Schools can use a number of methods to more quickly equip graduate students with the same volume of information found in a traditional two-year program. Programs may be set up for year-round study instead of taking a break between the spring and fall semesters. Graduate students in one of these accelerated programs might have a fuller workload than their peers at other schools.
Another way to graduate faster is to attain college credits for other educational experience beyond the ones you are gaining in school through your current studies. Students can benefit from choosing a college or university that awards prior learning credit for their past experiences, particularly if they:
- Began a master’s degree program elsewhere but haven’t yet finished it
- Have been part of the workforce long enough to compile a portfolio of their relevant work
- Have undergone some sort of professional training or certification process
- Have gained sufficient knowledge on the job to pass standardized tests
Finally, some schools make it quicker to earn your degree by offering courses in accelerated formats. A school like Western Governors University that charges by the term, rather than the credit or class, encourages students to complete as many courses during a single six-month term as possible. Some very dedicated students complete their entire master’s degree in just one term.
Don’t confuse a fast degree program for an easy program. Accelerated master’s degree programs in math are just as difficult as traditional programs. In fact, the heavy workload and condensed time to complete your studies may make accelerated programs even harder.
Five-Year Dual-Degree Programs
If you’re already thinking about graduate school despite not having finished your bachelor’s degree yet, you’re ahead of the game. This foresight can offer you a great opportunity. Most mathematician roles require a graduate degree, the United States Bureau of Labor Statistics (BLS) reported. Starting to think about graduate school now can allow you to find a school that offers a dual-degree “4+1” program. These math degree programs award both a bachelor’s degree and a master’s degree after just five years of study, saving you not only another year of school but also the hassle of applying to graduate school separately.

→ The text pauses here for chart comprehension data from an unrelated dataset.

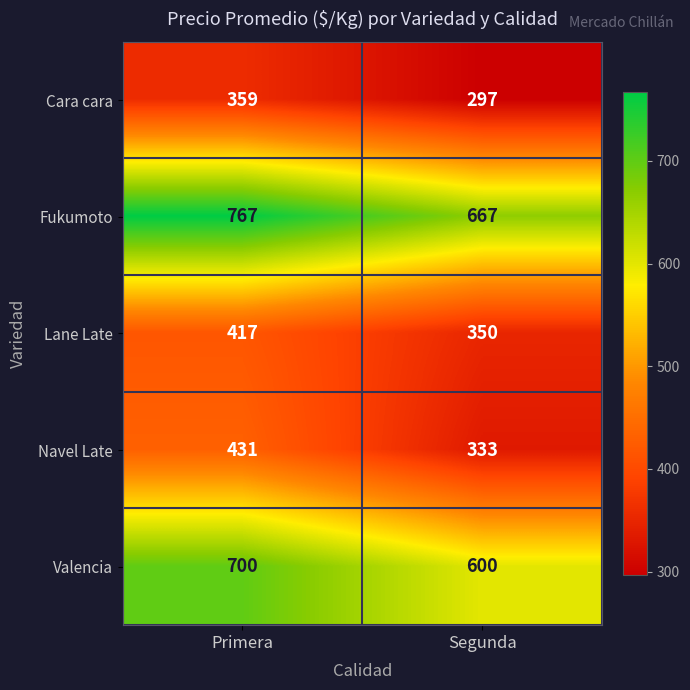

Which series has the largest total across all categories?

Fukumoto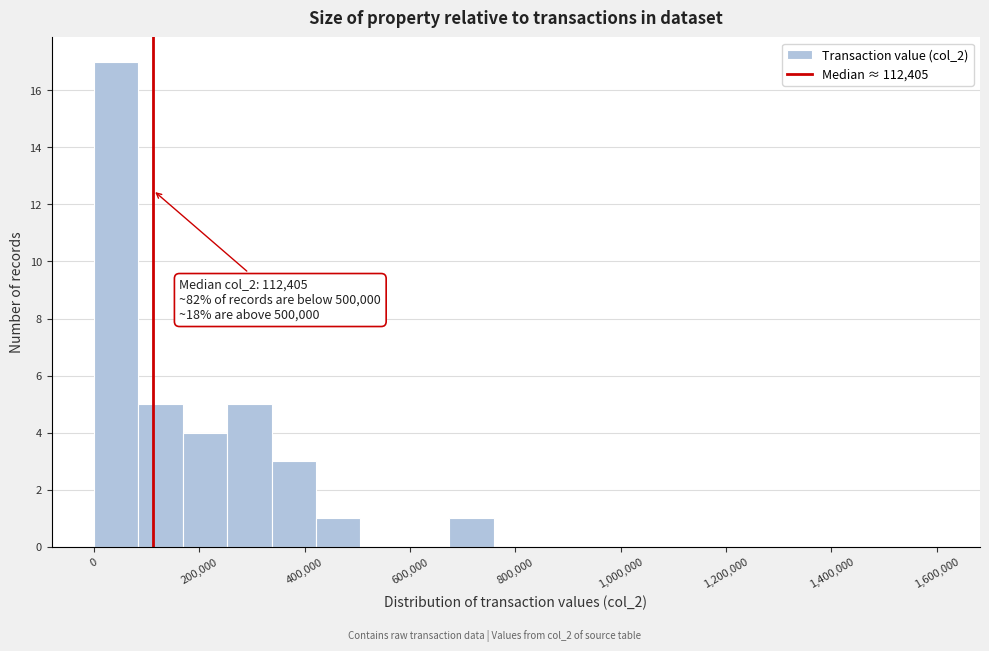

Which range on the x-axis has the tallest bar?

0 to 80000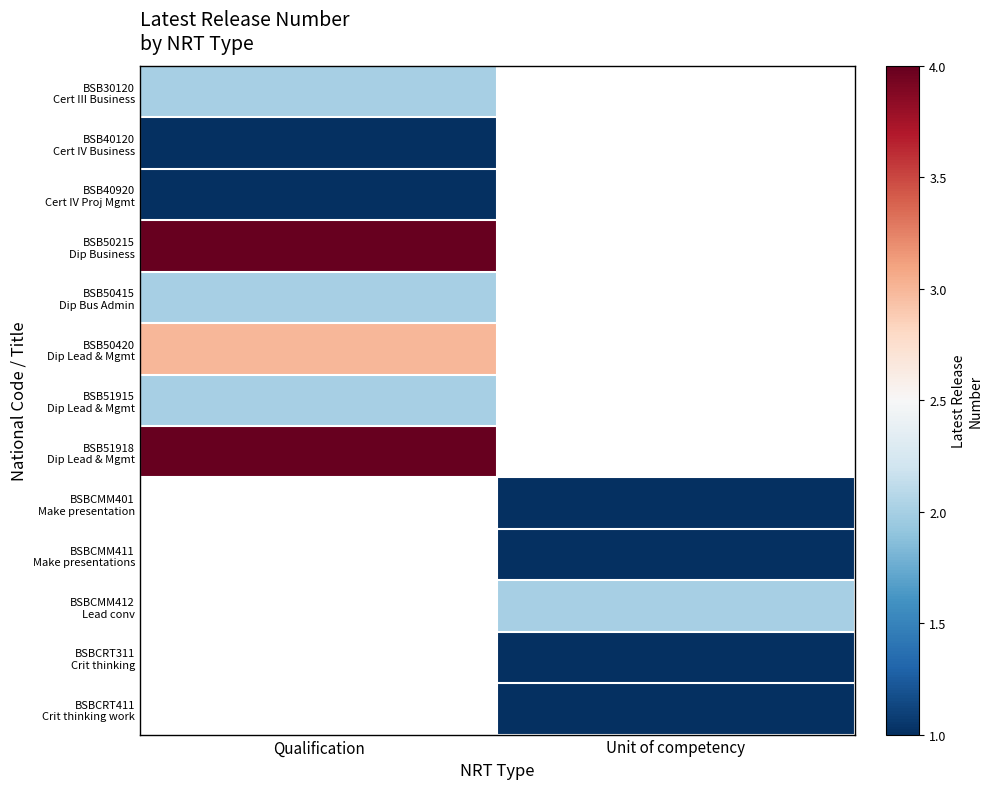

Which label corresponds to the smallest value in the chart?

Qualification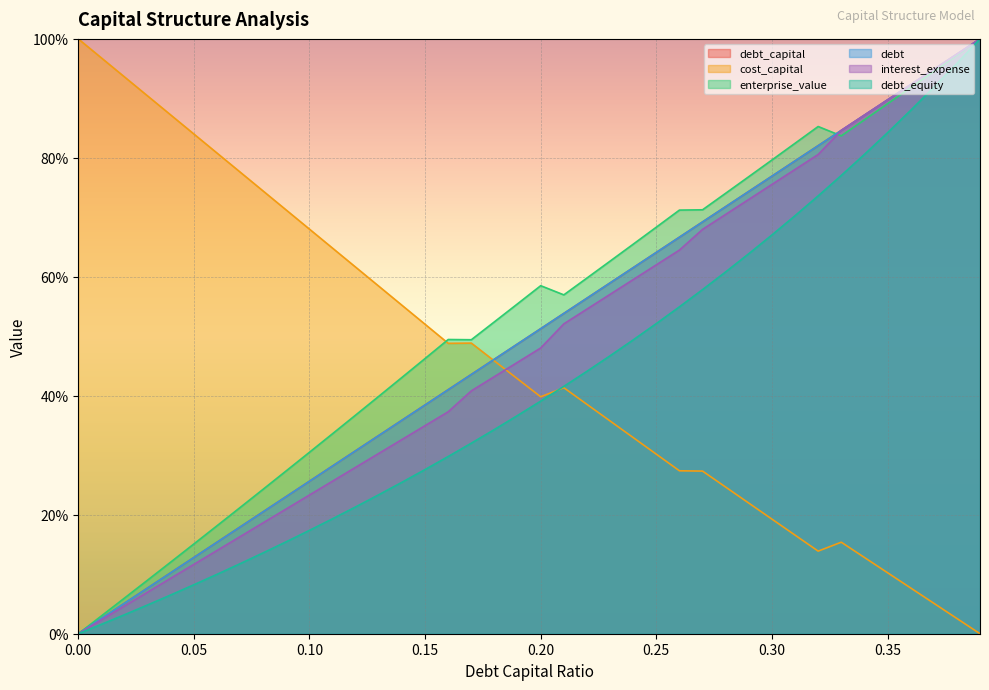

Which series has the largest total across all categories?

enterprise_value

These 4+1 degree programs are becoming popular among students of mathematics. Schools like NC State University offer this option with a graduate degree in either pure mathematics or applied mathematics. The University of Cincinnati allows students to mix and match degree options, starting with either a Bachelor of Arts (B.A.) or Bachelor of Science (B.S.) degree in mathematical sciences and progressing to a Master of Science (M.S.) degree in either mathematical sciences or statistics. At Wright State University in Ohio, students earn a B.S. and an M.S. degree in their choice of mathematics, applied mathematics or applied statistics.
These 4+1 accelerated degree programs cut down the time it takes to earn your master’s degree in a different way. Students take both graduate and undergraduate coursework during their senior year of study, and those graduate credits count toward both the bachelor’s and master’s degree.